What is Apache Cassandra?

Apache Cassandra is a distributed, highly scalable,  high performance NoSQL database.  It offers several advantages over traditional relational database management systems (RDBMS), particularly in write-intensive, globally distributed, high availability situations that span geographies and datacenters.

Apache Cassandra is Open Source and distributed under the Apache 2.0 license.  Originally developed by Facebook, Cassandra is used by many global enterprises including Apple, Cisco, and Netflix.

Unlike traditional RDBMS systems, Apache Cassandra is a NoSQL database.  Rather than relying on related tables to describe data, Cassandra uses a simplified data storage architecture known as ‘wide column’.  This allows for the simplicity of key value storage, but row data types can vary per row, allowing for the flexibility of tabular data storage.  Cassandra also has the concept of ‘Column Families’ which allow grouping of columns into tables, but rows do not all need to contain the same columns.  Key / Value storage is fundamental to NoSQL databases as they allow for fast indexing, writes, and retrieval.

NoSQL databases forego complex transactions and guaranteed consistency in favor of a highly scalable, strongly or eventually consistent model which is well-suited to internet-scale applications.

Apache Cassandra is masterless, meaning that all nodes in a Cassandra cluster are active and communicating with each other. Any node in the cluster can accept and serve requests, and in the event of a failure to a given node, traffic can be automatically redirected to another active node with no need for complex master – slave replication schemes.  Cassandra automatically distributes and maintains data across the cluster with no need for complex sharding and disk partitioning.

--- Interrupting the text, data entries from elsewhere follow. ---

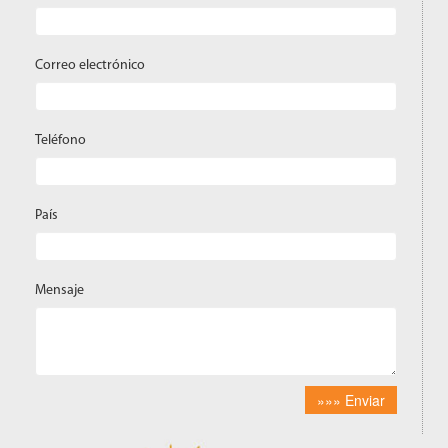
Correo electrónico
Teléfono
País
Mensaje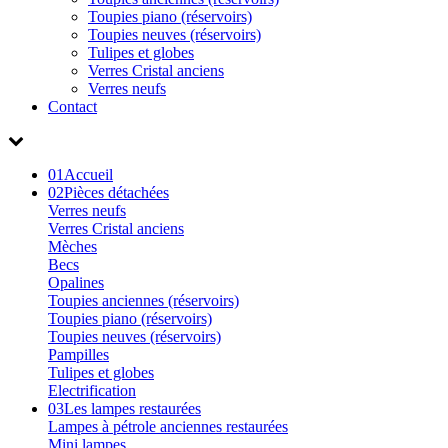
Toupies piano (réservoirs)
Toupies neuves (réservoirs)
Tulipes et globes
Verres Cristal anciens
Verres neufs
Contact
01
Accueil
02
Pièces détachées
Verres neufs
Verres Cristal anciens
Mèches
Becs
Opalines
Toupies anciennes (réservoirs)
Toupies piano (réservoirs)
Toupies neuves (réservoirs)
Pampilles
Tulipes et globes
Electrification
03
Les lampes restaurées
Lampes à pétrole anciennes restaurées
Mini lampes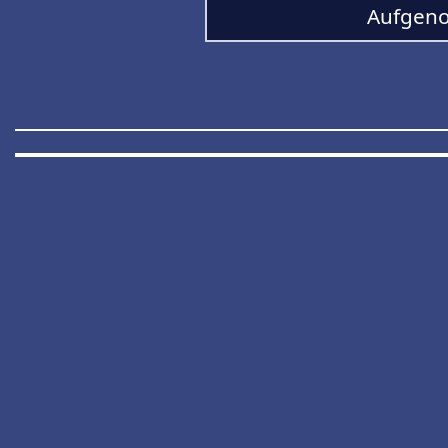
Aufgeno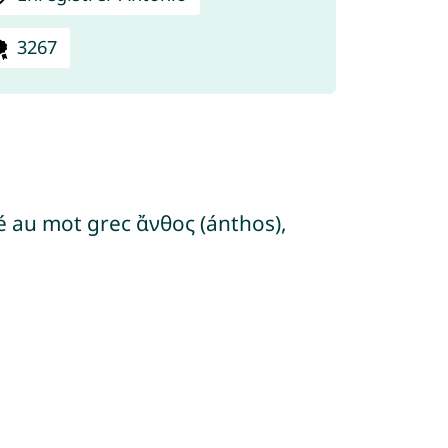
3267
 au mot grec ἄνθος (ánthos),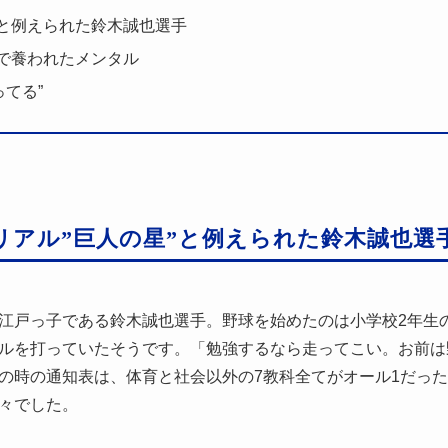
”と例えられた鈴木誠也選手
”で養われたメンタル
ってる”
リアル”巨人の星”と例えられた鈴木誠也選
江戸っ子である鈴木誠也選手。野球を始めたのは小学校2年生
ルを打っていたそうです。「勉強するなら走ってこい。お前は
の時の通知表は、体育と社会以外の7教科全てがオール1だっ
々でした。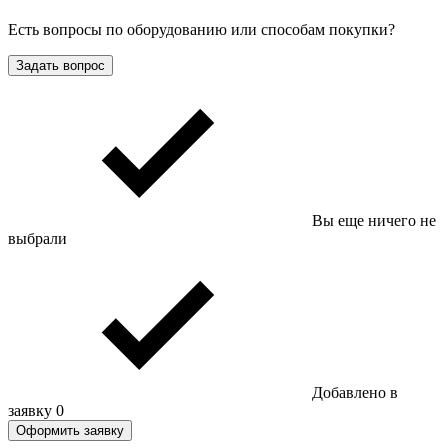
Есть вопросы по оборудованию или способам покупки?
Задать вопрос
Вы еще ничего не
выбрали
Добавлено в
заявку
0
Оформить заявку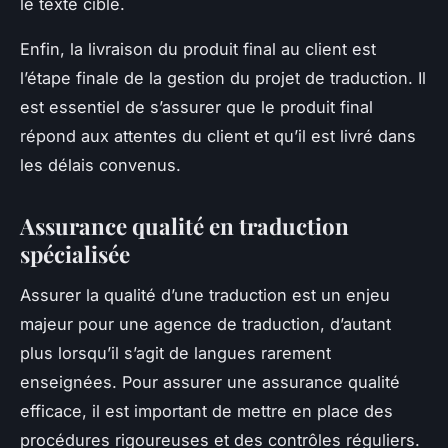
le texte cible.
Enfin, la livraison du produit final au client est
l’étape finale de la gestion du projet de traduction. Il
est essentiel de s’assurer que le produit final
répond aux attentes du client et qu’il est livré dans
les délais convenus.
Assurance qualité en traduction
spécialisée
Assurer la
qualité
d’une traduction est un enjeu
majeur pour une agence de traduction, d’autant
plus lorsqu’il s’agit de langues rarement
enseignées. Pour assurer une
assurance qualité
efficace, il est important de mettre en place des
procédures rigoureuses et des contrôles réguliers.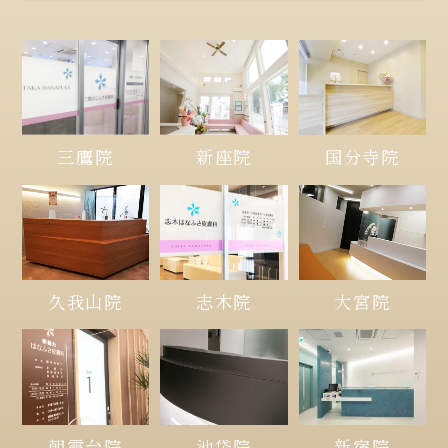
三鷹院
新座院
国分寺院
久我山院
大宮院
志木院
朝霞台院
池袋院
新宿院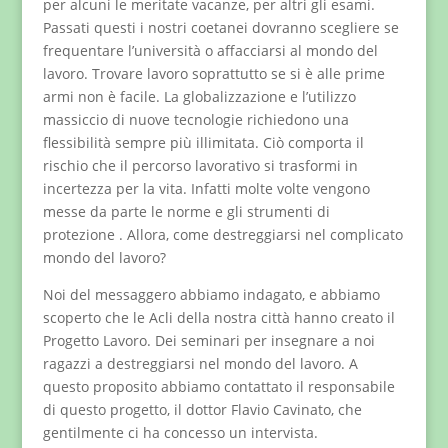
per alcuni le meritate vacanze, per altri gli esami.
Passati questi i nostri coetanei dovranno scegliere se
frequentare l’università o affacciarsi al mondo del
lavoro. Trovare lavoro soprattutto se si è alle prime
armi non è facile. La globalizzazione e l’utilizzo
massiccio di nuove tecnologie richiedono una
flessibilità sempre più illimitata. Ciò comporta il
rischio che il percorso lavorativo si trasformi in
incertezza per la vita. Infatti molte volte vengono
messe da parte le norme e gli strumenti di
protezione . Allora, come destreggiarsi nel complicato
mondo del lavoro?
Noi del messaggero abbiamo indagato, e abbiamo
scoperto che le Acli della nostra città hanno creato il
Progetto Lavoro. Dei seminari per insegnare a noi
ragazzi a destreggiarsi nel mondo del lavoro. A
questo proposito abbiamo contattato il responsabile
di questo progetto, il dottor Flavio Cavinato, che
gentilmente ci ha concesso un intervista.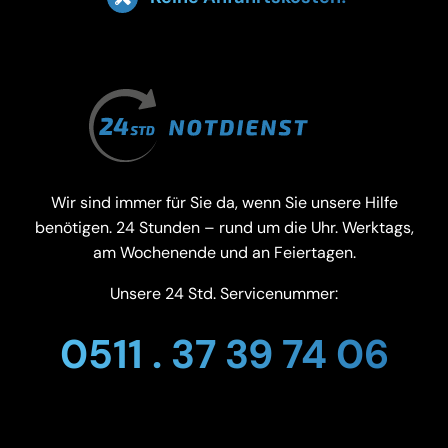
Wir sind immer für Sie da, wenn Sie unsere Hilfe
benötigen. 24 Stunden – rund um die Uhr. Werktags,
am Wochenende und an Feiertagen.
Unsere 24 Std. Servicenummer:
0511 . 37 39 74 06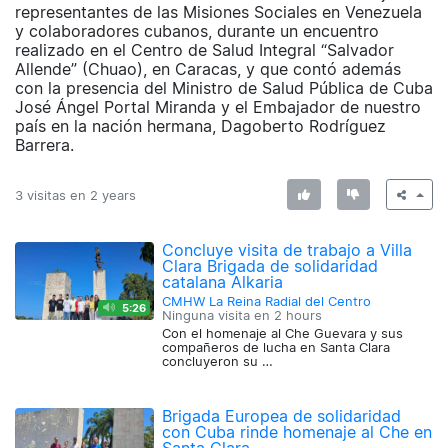
representantes de las Misiones Sociales en Venezuela
y colaboradores cubanos, durante un encuentro
realizado en el Centro de Salud Integral “Salvador
Allende” (Chuao), en Caracas, y que contó además
con la presencia del Ministro de Salud Pública de Cuba
José Ángel Portal Miranda y el Embajador de nuestro
país en la nación hermana, Dagoberto Rodríguez
Barrera.
3 visitas en
2 years
Concluye visita de trabajo a Villa
Clara Brigada de solidaridad
catalana Alkaria
CMHW La Reina Radial del Centro
5:26
Ninguna visita en
2 hours
Con el homenaje al Che Guevara y sus
compañeros de lucha en Santa Clara
concluyeron su …
Brigada Europea de solidaridad
con Cuba rinde homenaje al Che en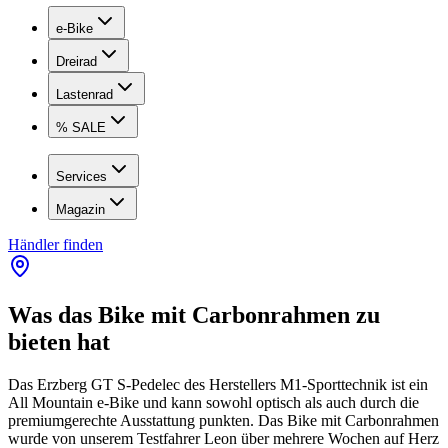
e-Bike
Dreirad
Lastenrad
% SALE
Services
Magazin
Händler finden
Was das Bike mit Carbonrahmen zu
bieten hat
Das Erzberg GT S-Pedelec des Herstellers M1-Sporttechnik ist ein
All Mountain e-Bike und kann sowohl optisch als auch durch die
premiumgerechte Ausstattung punkten. Das Bike mit Carbonrahmen
wurde von unserem Testfahrer Leon über mehrere Wochen auf Herz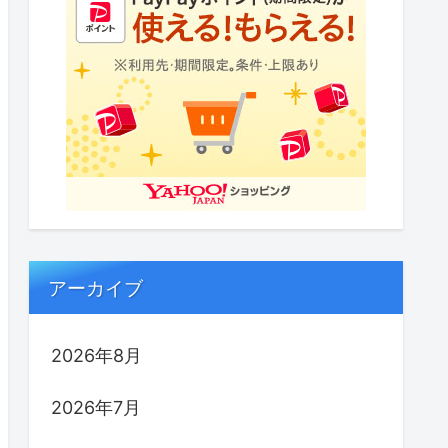
アーカイブ
2026年8月
2026年7月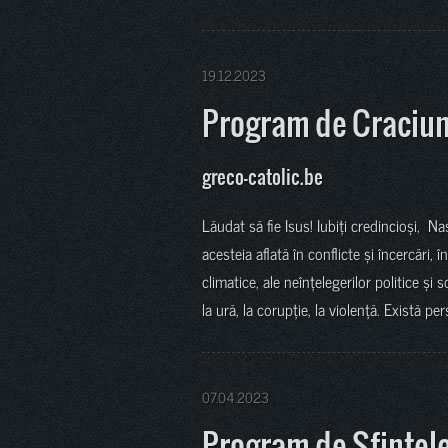
19.12.2023
Program de Craciu
greco-catolic.be
Lăudat să fie Isus! Iubiți credincioși, 
acesteia aflată în conflicte și încercări, î
climatice, ale neînțelegerilor politice și s
la ură, la corupție, la violență. Există p
07.04.2023
Program de Sfintel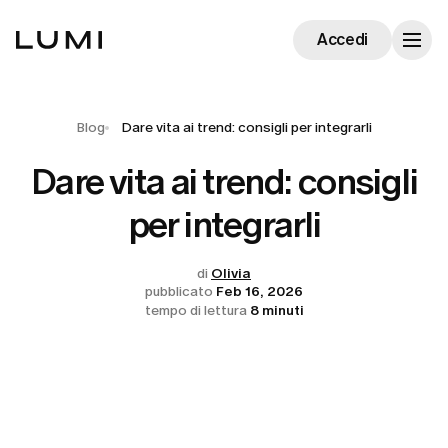
Accedi
Blog
Dare vita ai trend: consigli per integrarli
Dare vita ai trend: consigli
per integrarli
di
Olivia
pubblicato
Feb 16, 2026
tempo di lettura
8 minuti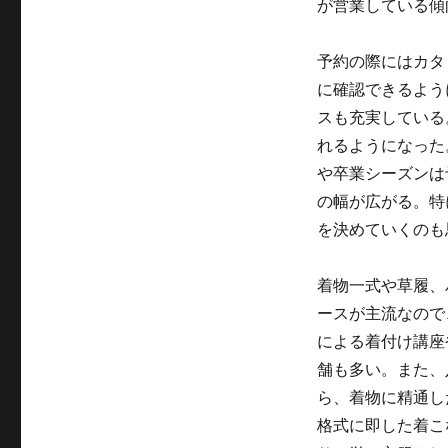
が営業している傾
予約の際にはカタ
に確認できるよう
スも充実している
れるようになった
や卒業シーズンは
の幅が広がる。特
を決めていくのも
着物一式や草履、
ースが主流なので
による着付け講座
舗も多い。また、
ら、着物に精通し
格式に即した着こ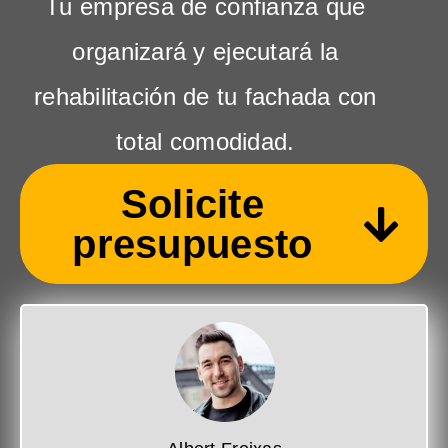
Tu empresa de confianza que
organizará y ejecutará la
rehabilitación de tu fachada con
total comodidad.
Solicite
presupuesto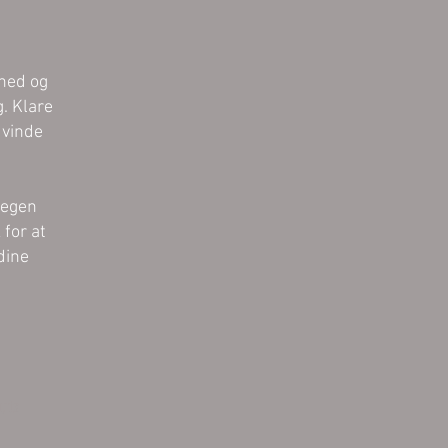
mhed og
. Klare
 vinde
 egen
 for at
dine
utz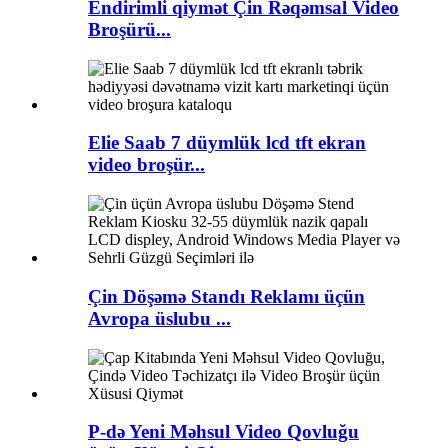
Endirimli qiymət Çin Rəqəmsal Video
Broşürü...
Elie Saab 7 düymlük lcd tft ekran
video broşür...
Çin Döşəmə Standı Reklamı üçün
Avropa üslubu ...
P-də Yeni Məhsul Video Qovluğu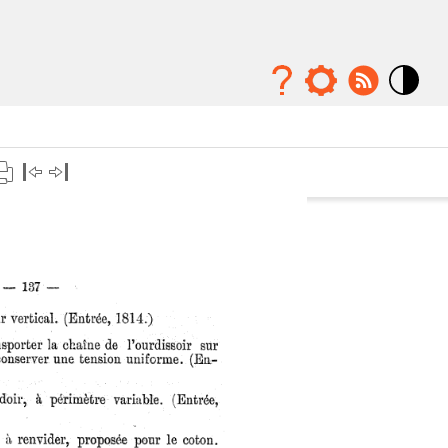
Mode
contraste
élévé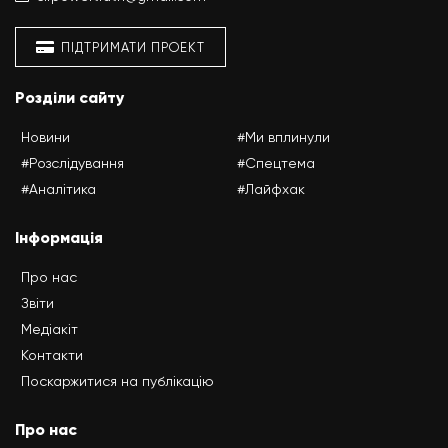
ПІДТРИМАТИ ПРОЕКТ
Розділи сайту
Новини
#Ми вплинули
#Розслідування
#Спецтема
#Аналітика
#Лайфхак
Інформація
Про нас
Звіти
Медіакіт
Контакти
Поскаржитися на публікацію
Про нас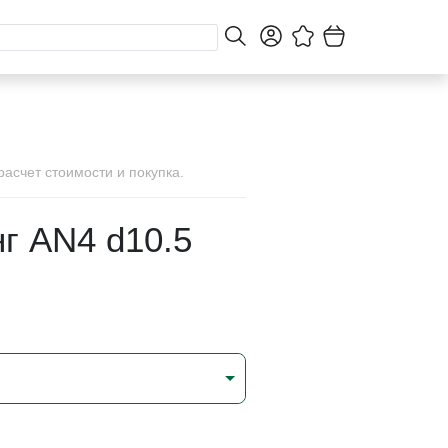
асчет стоимости и покупка.
г AN4 d10.5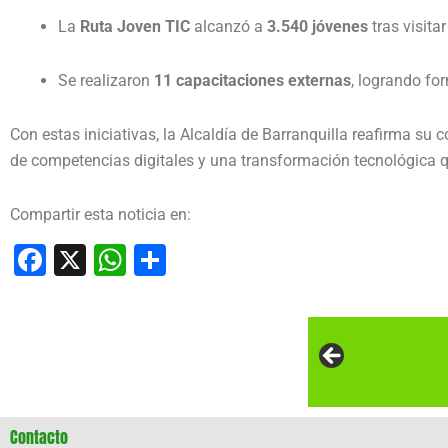
La
Ruta Joven TIC
alcanzó a
3.540 jóvenes
tras visita
Se realizaron
11 capacitaciones externas
, logrando fo
Con estas iniciativas, la Alcaldía de Barranquilla reafirma su
de competencias digitales y una transformación tecnológica 
Compartir esta noticia en:
Facebook
X
WhatsApp
Compartir
Contacto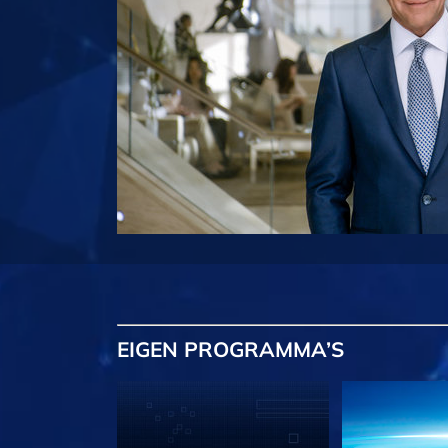
EIGEN
PROGRAMMA’S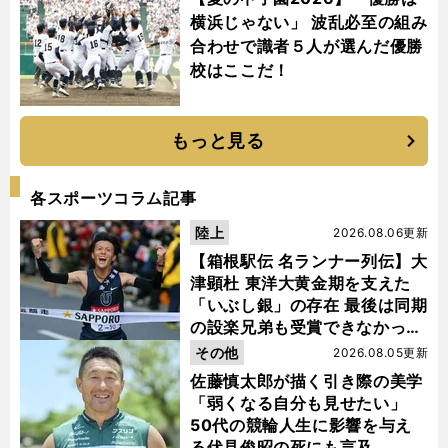
横浜じゃない」 波乱必至の組み
合わせで識者５人が選んだ優勝
校はここだ！
もっと見る
各スポーツコラム記事
陸上
2026.08.06更新
【箱根駅伝 名ランナー列伝】大
津顕杜 東洋大黄金期を支えた
「いぶし銀」の存在 最後は同期
の設楽兄弟も受賞できなかった
金栗杯に輝く
その他
2026.08.05更新
佐藤慎太郎が描く引き際の美学
「弱くなる自分も見せたい」
50代の競輪人生に影響を与え
る伏見俊昭の死にも言及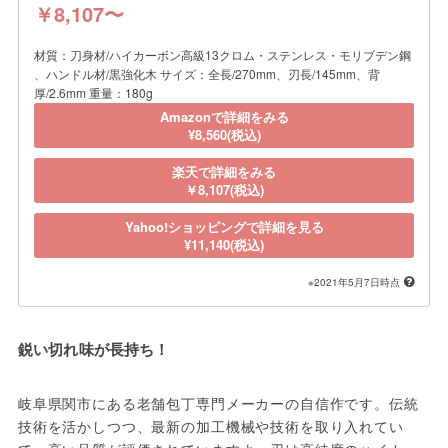
￥8,107〜
材質：刀身材/ハイカーボン高級13クロム・ステンレス・モリブデン鋼
、ハンドル材/黒強化木 サイズ：全長/270mm、刃長/145mm、背
厚/2.6mm 重量：180g
Amazonで詳細をみる
¥8,560(税込)
楽天で詳細をみる
￥8,107(税込)
Yahoo!ショッピングで詳細を見る
¥11,140(税込)
※2021年5月7日時点
鋭い切れ味が長持ち！
岐阜県関市にある老舗包丁専門メーカーの自信作です。伝統
技術を活かしつつ、最新の加工機械や技術を取り入れてい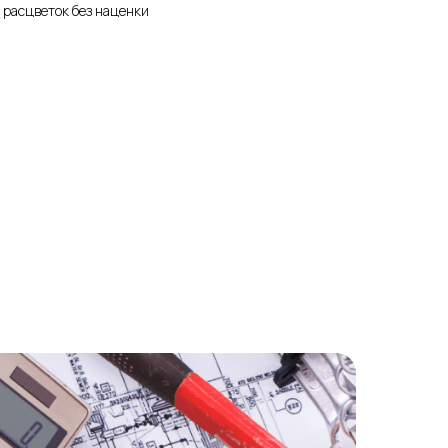
 расцветок без наценки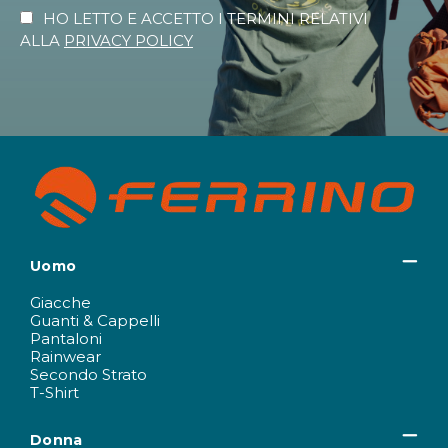
HO LETTO E ACCETTO I TERMINI RELATIVI
ALLA
PRIVACY POLICY
Uomo
Giacche
Guanti & Cappelli
Pantaloni
Rainwear
Secondo Strato
T-Shirt
Donna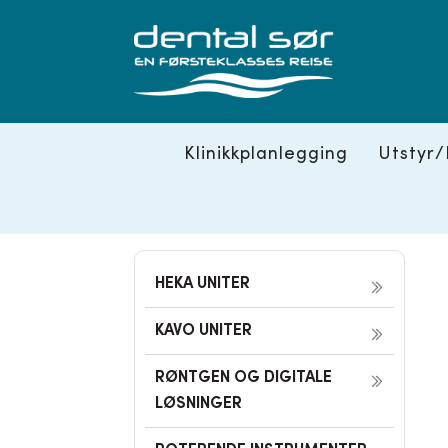
Skip
to
content
Klinikkplanlegging
Utstyr/
HEKA UNITER
KAVO UNITER
RØNTGEN OG DIGITALE
LØSNINGER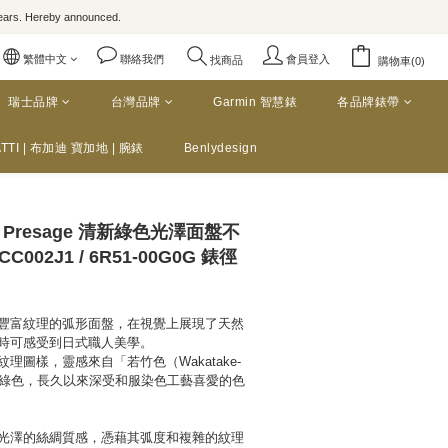
rs. Hereby announced.
繁體中文
聯絡我們
會員登入
找商品
購物車(0)
瑞士品牌
台灣品牌
Garmin 智慧錶
各品牌錶帶
TTI | 布加迪 寶加地 | 腕錶
Benlydesign
O Presage 清新綠色光澤面盤不
02J1 / 6R51-00G0G 錶徑
豐富紋理的弧形面盤，在視覺上展現了天然
時可感受到日式職人美學。
理圖樣，靈感來自「若竹色（Wakatake-
明的綠色，長久以來深受和服染色工藝喜愛的色
光澤的絲綢質感，憑藉其弧度和複雜的紋理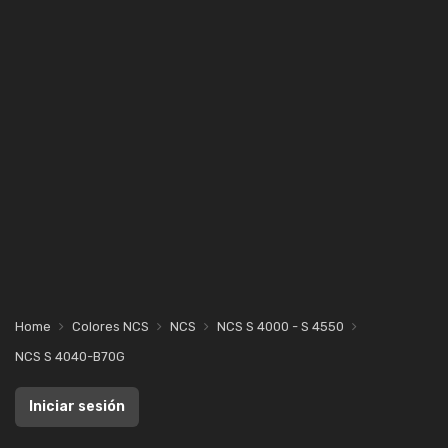
Home
Colores NCS
NCS
NCS S 4000 - S 4550
NCS S 4040-B70G
Iniciar sesión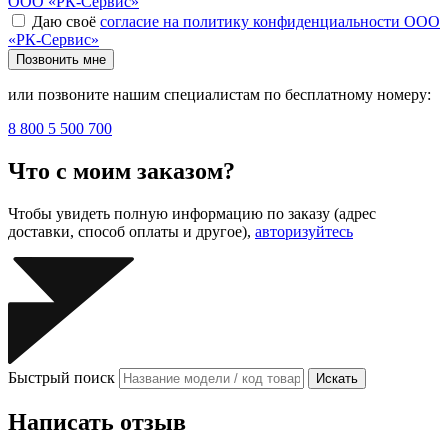
ООО «РК-Сервис»
Даю своё
согласие на политику конфиденциальности ООО
«РК-Сервис»
Позвонить мне
или позвоните нашим специалистам по бесплатному номеру:
8 800 5 500 700
Что с моим заказом?
Чтобы увидеть полную информацию по заказу (адрес
доставки, способ оплаты и другое),
авторизуйтесь
Быстрый поиск
Искать
Написать отзыв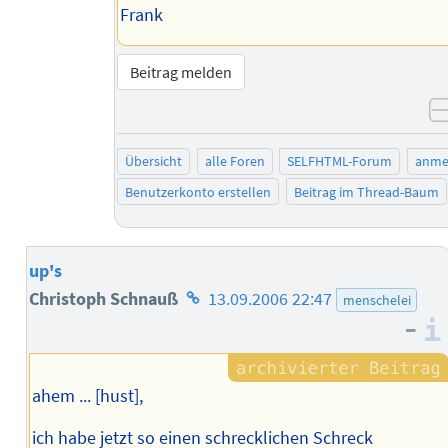
Frank
Beitrag melden
Übersicht
alle Foren
SELFHTML-Forum
anme
Benutzerkonto erstellen
Beitrag im Thread-Baum
up's
Homepage
Christoph Schnauß
13.09.2006 22:47
menschelei
–
des
Autors
ahem ... [hust],
ich habe jetzt so einen schrecklichen Schreck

Additionally, Cassandra’s replication approach is much simpler than multi-master or master-slave architectures.  Once a replication schema is created, it is automatically managed across all nodes of the cluster without need for any additional administration.  

Cassandra also exposes an SQL-type query and management interface called Cassandra Query Language (CQL) which allows for developers and administrators to interface the system using familiar RDBMS queries.

Why use Apache Cassandra?

Due to it’s highly distributed and fault tolerant nature, Apache Cassandra is well-suited to globally distributed, write and read-intensive applications that require high availability and high scalability.   A few examples include Social Media data, IOT Sensor data, User Tracking and Messaging applications.

A common reason to use Apache Cassandra is to locate highly available database clusters close to end users in a globally available application.  Since Cassandra nodes can be replicated across any type of infrastructure, including private, public, and hybrid clouds, Cassandra is well suited to geographically distributed applications.   Reads and writes can be delivered with low latency, close to the end user, and replicated throughout the cluster from any node.  This is especially important in high throughput scenarios where locating data infrastructure close to the end user can result in a significant reduction in bandwidth costs.

Additionally, Apache Cassandra is well suited for applications that may require significant scaling up or down.  Adding and removing nodes in a Cassandra cluster is simple and requires no downtime.